ECLI:NL:CRVB:2011:BR3346
Centrale Raad van Beroep
- Hoger beroep
- Rechtspraak.nl
Hoger beroep inzake hoogte vervolguitkering op grond van de Werkloosheidswet
In deze zaak gaat het om een hoger beroep van appellant tegen een uitspraak van de rechtbank Zwolle-Lelystad van 31 mei 2010, waarin het beroep van appellant tegen een besluit van het Uitvoeringsinstituut werknemersverzekeringen (Uwv) ongegrond werd verklaard. Het Uwv had bij besluit van 27 mei 2009 meegedeeld dat de loongerelateerde WW-uitkering van appellant zou aflopen op 21 juni 2009, maar dat hij recht had op een vervolguitkering van 70% van het minimumloon per dag, wat neerkomt op € 48,01. Appellant was het niet eens met de hoogte van deze vervolguitkering en heeft hiertegen hoger beroep ingesteld.
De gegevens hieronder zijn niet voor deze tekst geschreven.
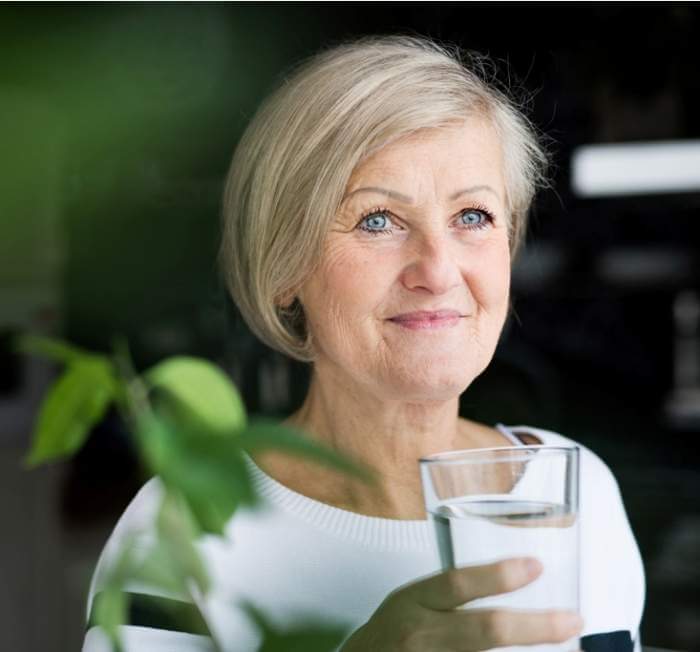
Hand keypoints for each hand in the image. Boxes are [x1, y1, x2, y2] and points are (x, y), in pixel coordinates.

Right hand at [341, 557, 582, 650]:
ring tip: (571, 650)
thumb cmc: (391, 633)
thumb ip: (450, 595)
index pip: (456, 584)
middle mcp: (423, 636)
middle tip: (572, 620)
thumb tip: (509, 582)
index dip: (497, 576)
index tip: (535, 566)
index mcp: (414, 602)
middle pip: (486, 630)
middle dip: (535, 627)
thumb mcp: (411, 600)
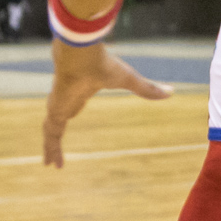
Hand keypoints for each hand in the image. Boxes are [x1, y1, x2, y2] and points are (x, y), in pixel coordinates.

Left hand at [43, 40, 173, 166]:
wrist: (81, 56)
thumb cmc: (103, 64)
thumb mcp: (129, 81)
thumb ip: (147, 88)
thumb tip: (171, 92)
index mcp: (80, 90)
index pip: (74, 104)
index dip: (72, 110)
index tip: (69, 115)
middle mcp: (65, 100)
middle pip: (59, 121)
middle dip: (56, 132)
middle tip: (55, 143)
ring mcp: (57, 107)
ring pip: (52, 132)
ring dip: (51, 148)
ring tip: (49, 164)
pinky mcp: (54, 113)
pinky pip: (51, 136)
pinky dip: (51, 149)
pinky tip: (51, 163)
Tijdens de zitting op 6 juli 2011 heeft appellant bevestigd dat hij niet langer betwist dat het Uwv de einddatum van de loongerelateerde uitkering correct heeft vastgesteld. De Raad heeft overwogen dat de vervolguitkering, zoals bepaald in artikel 51, eerste lid, van de Werkloosheidswet, inderdaad 70% van het minimumloon bedraagt. De Raad concludeert dat het Uwv de hoogte van de vervolguitkering correct heeft vastgesteld en dat de argumenten van appellant niet voldoende zijn om de juistheid van het bestreden besluit aan te tasten.
De Centrale Raad van Beroep bevestigt daarom de aangevallen uitspraak van de rechtbank en ziet geen aanleiding voor een proceskostenveroordeling. De uitspraak is gedaan door G.A.J. van den Hurk, in tegenwoordigheid van M.A. van Amerongen als griffier, en is openbaar uitgesproken op 27 juli 2011.